## Document extract
-----
The other day I had to check in three people for a Vueling flight. As is often the case with no-frills airlines now, the website gave me the choice of paying to select seats – I think it was an extra £36 in total for the return flights – or having them allocated at random. The real implicatio­n of not paying is left unclear.

Depending how you interpret that message, you might think that there is either a very low chance of being seated together, because each of the seats will be assigned randomly, or a reasonably high chance of getting seats together because there is bound to be a row of three seats still available which the computer will select for you. It was only a two-hour flight; we were all adults; so I took the plunge and didn’t pay. In the upshot, we ended up seated together.

Ryanair posts a similar warning – pay up or have your seats selected randomly. I don’t pay, and have never been separated from my travelling companions on a Ryanair flight. But in recent days there has been a surge of complaints on Twitter (search “@Ryanair seats” and you will see what I mean) from passengers who didn’t pay up, and who say they have not been seated together, even though there were plenty of spare seats on the flight.
-----
## Data shown
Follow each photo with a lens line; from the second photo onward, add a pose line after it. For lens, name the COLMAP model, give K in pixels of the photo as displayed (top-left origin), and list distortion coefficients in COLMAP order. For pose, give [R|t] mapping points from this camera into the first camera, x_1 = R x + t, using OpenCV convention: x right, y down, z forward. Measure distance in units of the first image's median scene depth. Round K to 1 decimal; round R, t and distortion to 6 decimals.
-----
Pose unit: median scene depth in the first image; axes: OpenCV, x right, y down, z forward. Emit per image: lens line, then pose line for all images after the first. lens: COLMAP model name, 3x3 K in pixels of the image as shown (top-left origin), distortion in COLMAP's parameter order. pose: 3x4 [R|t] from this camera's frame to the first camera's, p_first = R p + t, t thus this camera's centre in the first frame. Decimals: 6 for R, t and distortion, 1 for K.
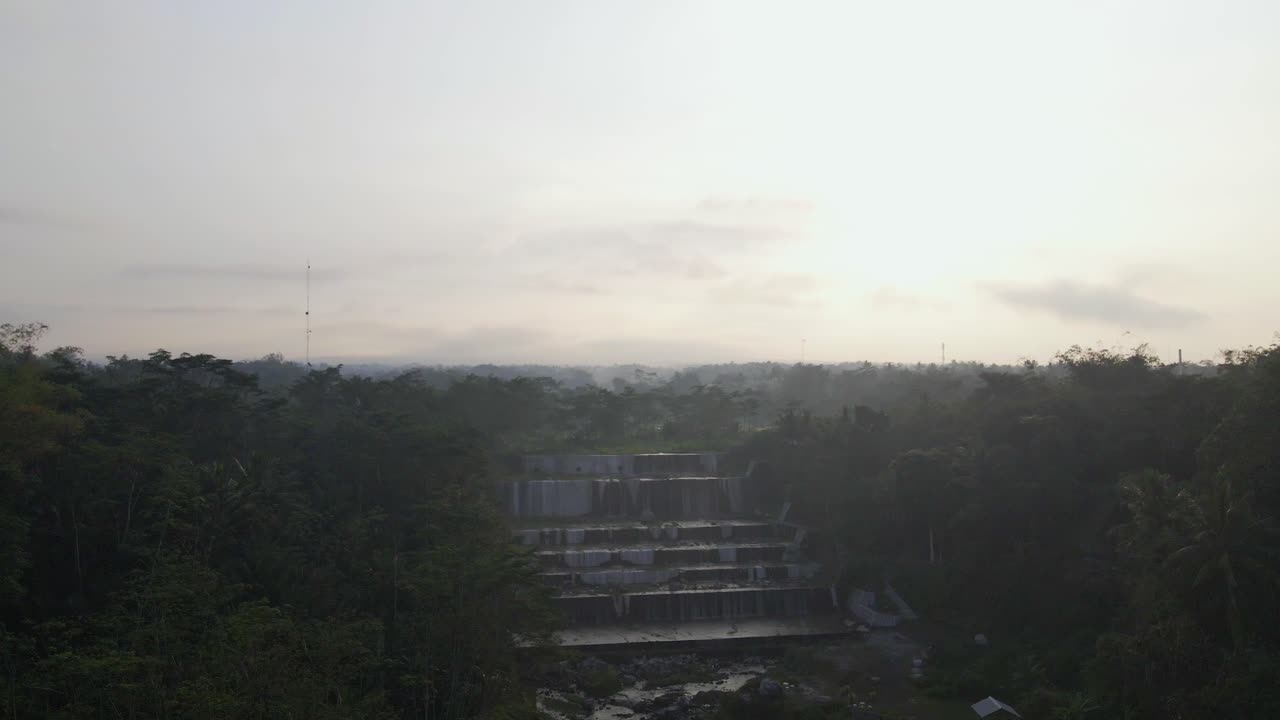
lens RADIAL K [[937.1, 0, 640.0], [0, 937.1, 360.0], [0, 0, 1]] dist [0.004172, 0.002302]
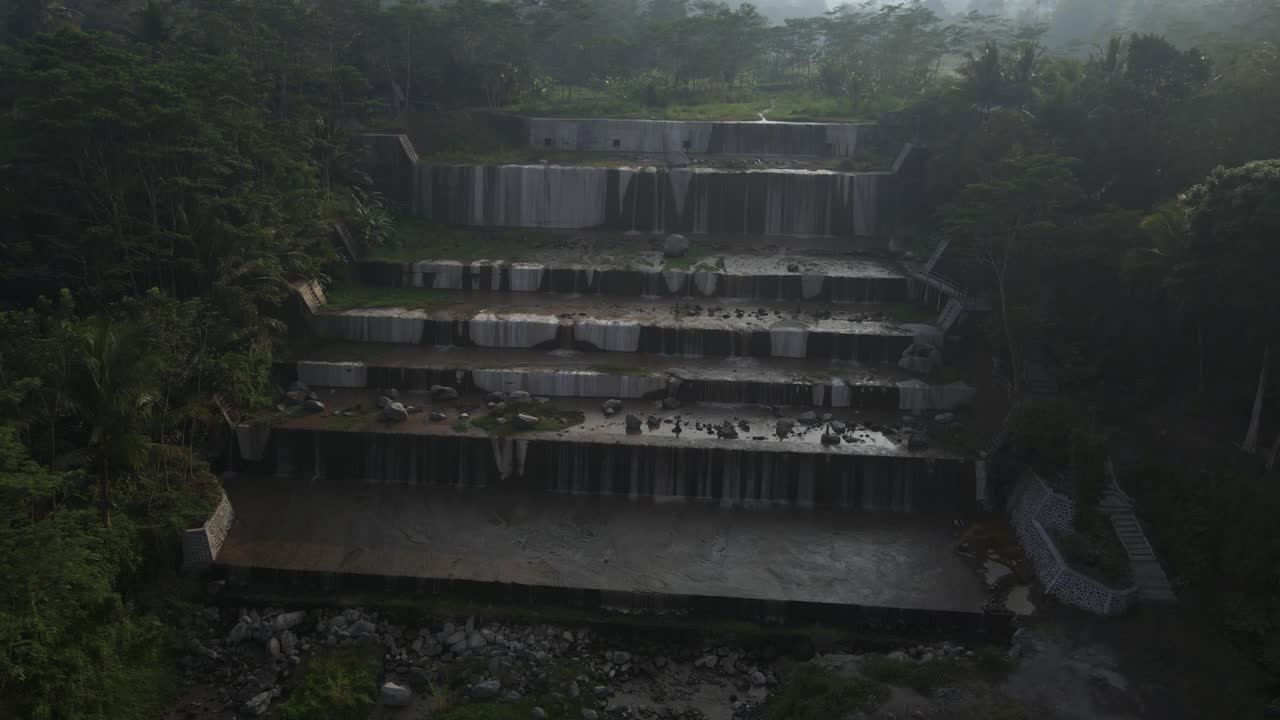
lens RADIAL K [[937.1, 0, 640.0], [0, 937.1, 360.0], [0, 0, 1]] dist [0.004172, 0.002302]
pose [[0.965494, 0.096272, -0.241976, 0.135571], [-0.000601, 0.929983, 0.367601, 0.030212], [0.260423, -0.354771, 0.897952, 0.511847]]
-----
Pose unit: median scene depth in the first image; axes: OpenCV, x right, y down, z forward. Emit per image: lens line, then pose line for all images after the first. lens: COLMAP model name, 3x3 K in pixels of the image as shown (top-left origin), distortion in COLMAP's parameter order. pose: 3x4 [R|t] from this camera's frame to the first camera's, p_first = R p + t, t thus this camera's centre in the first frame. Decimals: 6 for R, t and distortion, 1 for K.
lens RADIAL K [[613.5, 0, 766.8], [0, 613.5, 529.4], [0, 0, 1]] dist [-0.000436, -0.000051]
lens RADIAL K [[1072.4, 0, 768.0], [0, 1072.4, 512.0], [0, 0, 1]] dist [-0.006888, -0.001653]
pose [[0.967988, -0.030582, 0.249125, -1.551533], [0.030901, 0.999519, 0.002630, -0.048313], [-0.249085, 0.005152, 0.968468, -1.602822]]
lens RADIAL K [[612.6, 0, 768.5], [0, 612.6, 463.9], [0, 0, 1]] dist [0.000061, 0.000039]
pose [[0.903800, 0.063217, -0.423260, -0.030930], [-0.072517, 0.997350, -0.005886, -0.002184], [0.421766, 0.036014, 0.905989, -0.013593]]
-----
## Task requirements
**1)** In the piece on airline seat allocation, about how much extra would choosing seats have cost in total for the Vueling return flights?
**2)** Write the next part of the piece on airline seat allocation, continuing from its last sentence.
The records have nothing to do with the text.

## Answers to this exercise
**1)** About £36.

**2)**
Our digital editor, Oliver Smith, travelled on a Ryanair flight from Bordeaux this week with a couple who checked in late. They were seated at different ends of the plane, even though one of them had an empty seat next to him.

Other complaints have come from single travellers who have been put in middle seats, even though there were plenty of aisle and window seats available. So why the sudden surge of dissatisfa­ction? Has Ryanair changed the way it implements its policy? The airline categorica­lly denies the accusation. It says that random selection has been happening since 2014, but that because it is carrying more customers, and its planes are now 95 per cent full on average, there are fewer seats available.

Whatever the truth of the matter, the result is travelling companions can clearly no longer be sure of sitting next to each other on Ryanair unless they pay extra. Since seats cost £2-£11 each way, this could add £22 to a return fare. (The extra charge also enables you to check in 60 days in advance, that drops to four days if you don’t pay.)

Since October last year, Ryanair has also imposed different rules for families with children aged 2-12. Adults on the booking have to pay £4 each way to reserve their seats, but they get free seat reservatio­ns for up to four children with every adult seat booked. Families with older children must, on the other hand, pay up for every passenger or risk getting separated.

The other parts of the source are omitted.